In all the simulations, the following measurements were taken (cup measurements were unique to every case; stem measurements were performed for every stem in every case): cup anteversion, stem anteversion, acetabular offset, femoral offset, sagittal and coronal tilt, and canal filling at the mid-third of the stem [1, 11, 17, 18].

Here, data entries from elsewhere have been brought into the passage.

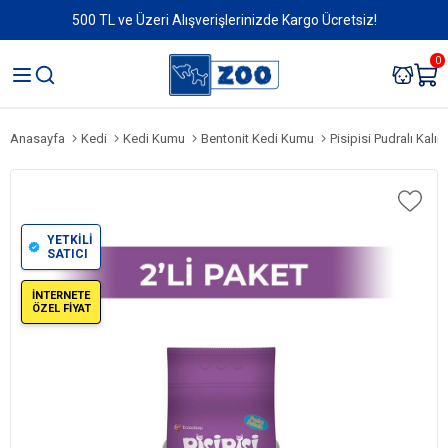
500 TL ve Üzeri Alışverişlerinizde Kargo Ücretsiz!
0
Anasayfa
Kedi
Kedi Kumu
Bentonit Kedi Kumu
Pisipisi Pudralı Kalın Ta
YETKİLİ
SATICI
İNTERNETE
ÖZEL FİYAT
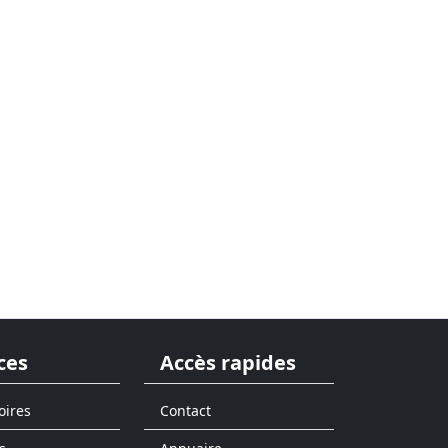
ces
Accès rapides
oires
Contact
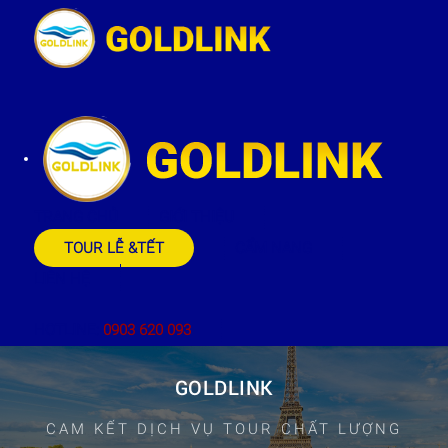
TRANG CHỦ
GIỚI THIỆU
TOUR LỄ &TẾT
CẨM NANG
LIÊN HỆ
HOTLINE:
0903 620 093
GOLDLINK
CAM KẾT DỊCH VỤ TOUR CHẤT LƯỢNG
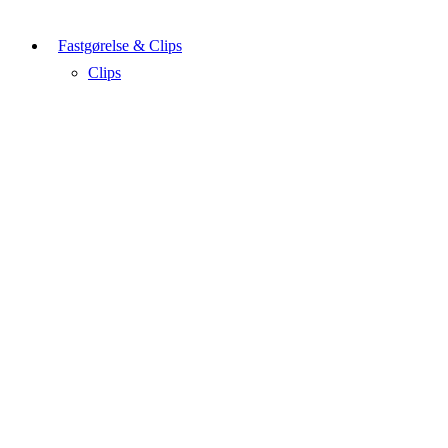
Fastgørelse & Clips
Clips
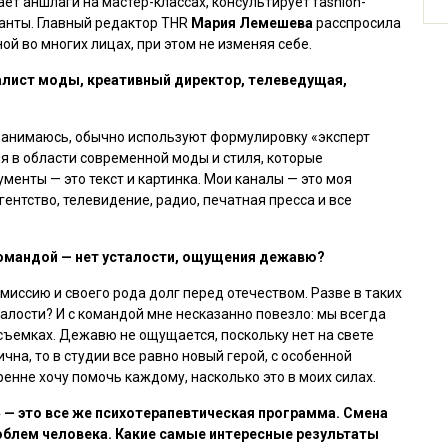
ет аншлаги на мастер-классах, консультирует fashion-
анты. Главный редактор THR
Мария Лемешева
расспросила
ной во многих лицах, при этом не изменяя себе.
алист моды, креативный директор, телеведущая,
 занимаюсь, обычно используют формулировку «эксперт
ия в области современной моды и стиля, которые
менты — это текст и картинка. Мои каналы — это моя
ентство, телевидение, радио, печатная пресса и все
 командой — нет усталости, ощущения дежавю?
иссию и своего рода долг перед отечеством. Разве в таких
алости? И с командой мне несказанно повезло: мы всегда
а съемках. Дежавю не ощущается, поскольку нет на свете
на, то в студии все равно новый герой, с особенной
ренне хочу помочь каждому, насколько это в моих силах.
 — это все же психотерапевтическая программа. Смена
облем человека. Какие самые интересные результаты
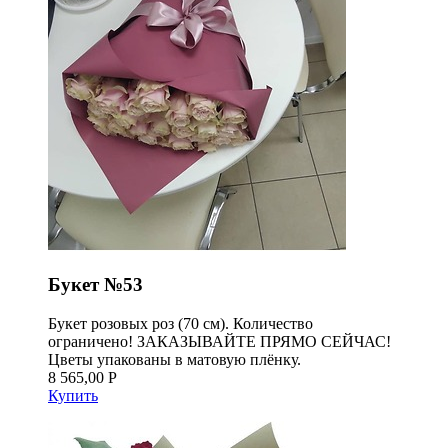
Букет №53
Букет розовых роз (70 см). Количество
ограничено! ЗАКАЗЫВАЙТЕ ПРЯМО СЕЙЧАС!
Цветы упакованы в матовую плёнку.
8 565,00 Р
Купить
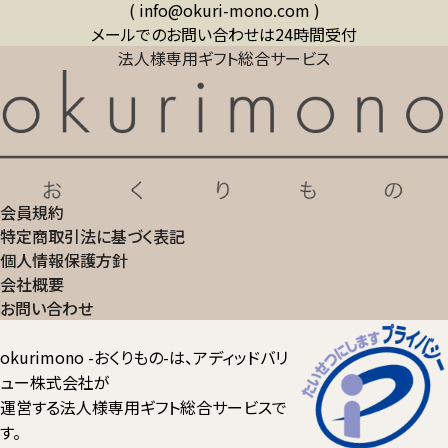
( info@okuri-mono.com )
メールでのお問い合わせは24時間受付
法人様専用ギフト総合サービス
会員規約
特定商取引法に基づく表記
個人情報保護方針
会社概要
お問い合わせ
okurimono -おくりもの-は、アディッドバリ
ュー株式会社が
運営する法人様専用ギフト総合サービスで
す。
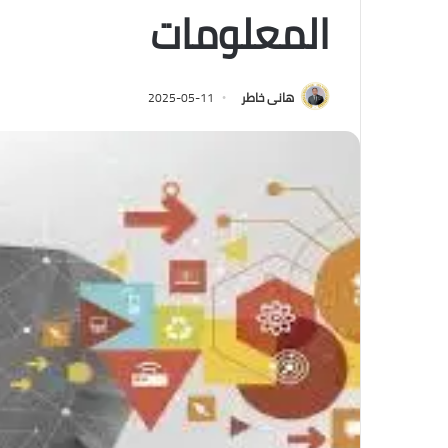
المعلومات
هانى خاطر
2025-05-11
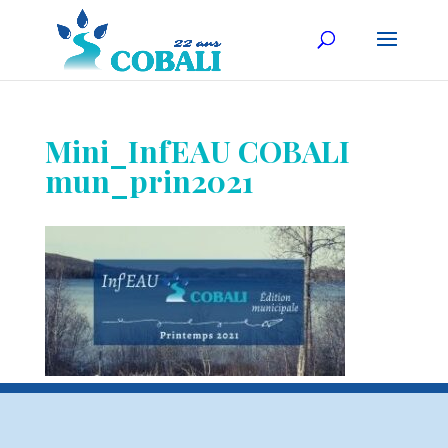
Mini_InfEAU COBALI
mun_prin2021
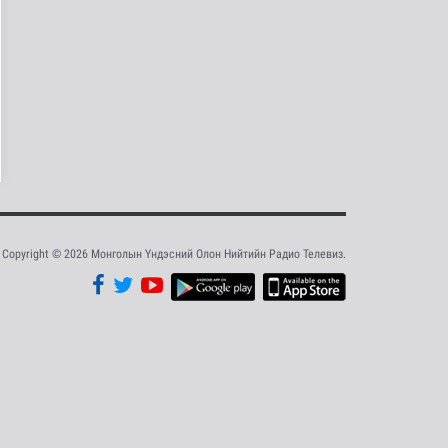
ам.долларын
тарифын..
Дэлхийд
19 цаг 53 минутын өмнө
Шейх Хасина
Бангладешт эргэн
ирэхээ зарлав
Дэлхийд
19 цаг 1 минутын өмнө
Монгол Улсын эмэгтэй
шигшээ баг Азийн
наадам-д о..
Cпорт
Copyright © 2026 Монголын Үндэсний Олон Нийтийн Радио Телевиз.
20 цаг 58 минутын өмнө
Энэ сарын 15-наас
эхэлж тээврийн
хэрэгслийн улсы..
Нийгэм
20 цаг 5 минутын өмнө
Хэт халууны улмаас
Токиогийн амьтны
хүрээлэнд гу..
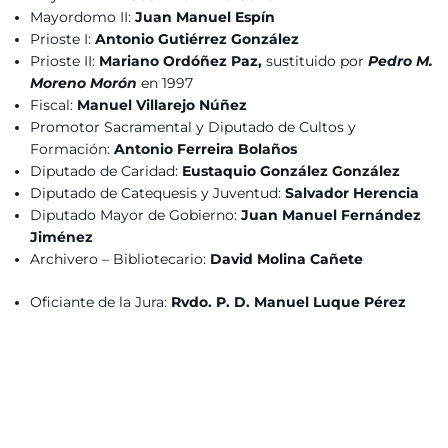
Mayordomo II:
Juan Manuel Espín
Prioste I:
Antonio Gutiérrez González
Prioste II:
Mariano Ordóñez Paz,
sustituido por
Pedro M.
Moreno Morón
en 1997
Fiscal:
Manuel Villarejo Núñez
Promotor Sacramental y Diputado de Cultos y
Formación:
Antonio Ferreira Bolaños
Diputado de Caridad:
Eustaquio González González
Diputado de Catequesis y Juventud:
Salvador Herencia
Diputado Mayor de Gobierno:
Juan Manuel Fernández
Jiménez
Archivero – Bibliotecario:
David Molina Cañete
Oficiante de la Jura:
Rvdo. P. D.
Manuel Luque Pérez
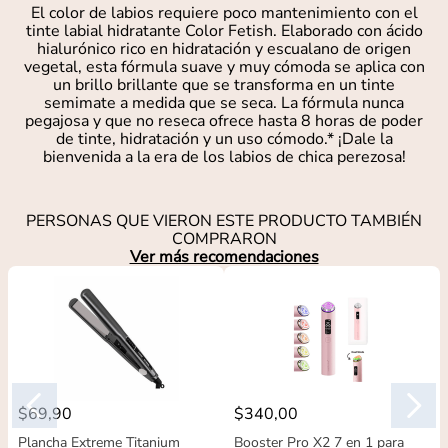
El color de labios requiere poco mantenimiento con el
tinte labial hidratante Color Fetish. Elaborado con ácido
hialurónico rico en hidratación y escualano de origen
vegetal, esta fórmula suave y muy cómoda se aplica con
un brillo brillante que se transforma en un tinte
semimate a medida que se seca. La fórmula nunca
pegajosa y que no reseca ofrece hasta 8 horas de poder
de tinte, hidratación y un uso cómodo.* ¡Dale la
bienvenida a la era de los labios de chica perezosa!
PERSONAS QUE VIERON ESTE PRODUCTO TAMBIÉN
COMPRARON
Ver más recomendaciones
$
69
,
90
$
340
,
00
Plancha Extreme Titanium
Booster Pro X2 7 en 1 para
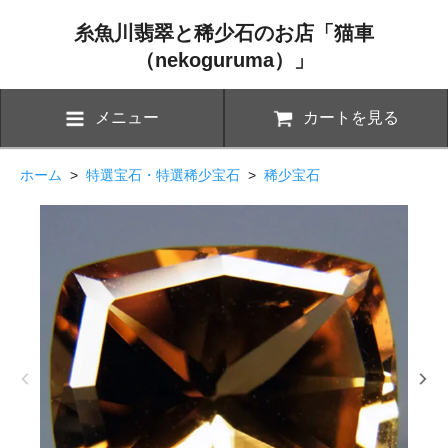
糸魚川翡翠と稀少石のお店「猫車
（nekoguruma）」
メニュー
カートを見る
ホーム
>
特選宝石・特選稀少宝石
>
稀少宝石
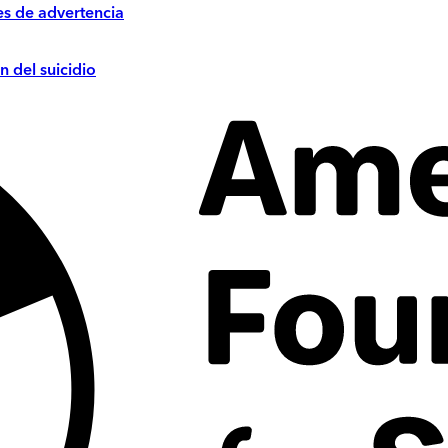
es de advertencia
n del suicidio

When planning, the following five outcomes had to be matched for the stem to be considered acceptable:

Combined anteversion (according to Dorr et al.) between 25° and 50° and combined anteversion (according to Widmer et al.) < 37° (both the targets had to be matched) [11];

Global offset (acetabular + femoral offset) loss not inferior to 12% of the native global offset [19];

Coronal and sagittal stem tilt < 5° [17];

Canal filling > 80% [18];

Leg lengthening < 3 cm [20].

Statistical analysis

The analyses were performed using SPSS 14.0 (SPSS Inc, Chicago, IL, USA). Quantitative data are reported as average values, standard deviations and minimum to maximum ranges. Qualitative data are expressed as frequencies and percentages and were tested using the chi-squared test. The reliability of the simulations was assessed using Fisher’s test (categorical variables). Correlations between parameters were assessed using Kendall, Spearman or Pearson coefficients, depending on the data type. The correlation strength was evaluated according to the current medical literature [21]. Threshold for significance: p = 0.05.